_EXERCISE BRIEF:_
If a line of the data below contains the string "netapp", copy it into your answer.

_RECORDS SUPPLIED:_

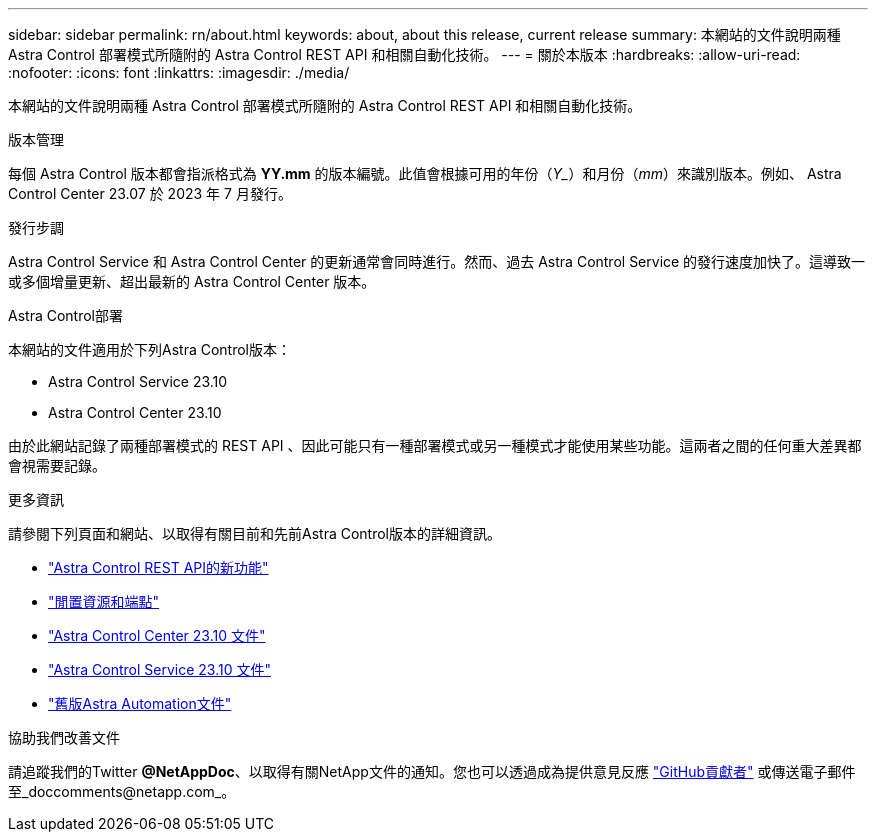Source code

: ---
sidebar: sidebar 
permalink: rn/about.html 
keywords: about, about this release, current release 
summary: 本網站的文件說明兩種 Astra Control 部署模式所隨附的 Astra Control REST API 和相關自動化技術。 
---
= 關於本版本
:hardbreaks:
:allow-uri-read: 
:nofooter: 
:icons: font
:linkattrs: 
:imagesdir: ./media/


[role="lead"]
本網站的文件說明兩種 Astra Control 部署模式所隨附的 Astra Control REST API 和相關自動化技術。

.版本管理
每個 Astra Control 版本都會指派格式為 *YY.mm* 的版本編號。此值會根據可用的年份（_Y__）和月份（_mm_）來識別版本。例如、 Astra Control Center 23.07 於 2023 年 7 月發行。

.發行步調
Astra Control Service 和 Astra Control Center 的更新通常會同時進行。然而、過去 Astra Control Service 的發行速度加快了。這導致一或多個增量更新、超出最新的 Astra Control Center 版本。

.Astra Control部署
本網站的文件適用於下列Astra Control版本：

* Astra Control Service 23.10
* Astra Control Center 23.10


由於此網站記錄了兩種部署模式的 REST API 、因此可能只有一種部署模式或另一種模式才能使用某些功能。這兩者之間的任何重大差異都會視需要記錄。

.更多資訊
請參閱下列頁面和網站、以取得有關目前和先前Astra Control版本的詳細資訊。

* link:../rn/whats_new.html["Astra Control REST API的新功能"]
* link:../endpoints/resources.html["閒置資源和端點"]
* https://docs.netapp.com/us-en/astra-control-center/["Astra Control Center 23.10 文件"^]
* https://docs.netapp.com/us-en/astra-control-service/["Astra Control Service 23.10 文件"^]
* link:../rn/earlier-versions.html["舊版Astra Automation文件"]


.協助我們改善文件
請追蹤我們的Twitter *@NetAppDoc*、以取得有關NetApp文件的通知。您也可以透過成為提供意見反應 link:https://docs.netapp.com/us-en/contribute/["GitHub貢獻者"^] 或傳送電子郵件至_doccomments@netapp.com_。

_TASK ANSWER:_
* https://docs.netapp.com/us-en/astra-control-center/["Astra Control Center 23.10 文件"^]
* https://docs.netapp.com/us-en/astra-control-service/["Astra Control Service 23.10 文件"^]
請追蹤我們的Twitter *@NetAppDoc*、以取得有關NetApp文件的通知。您也可以透過成為提供意見反應 link:https://docs.netapp.com/us-en/contribute/["GitHub貢獻者"^] 或傳送電子郵件至_doccomments@netapp.com_。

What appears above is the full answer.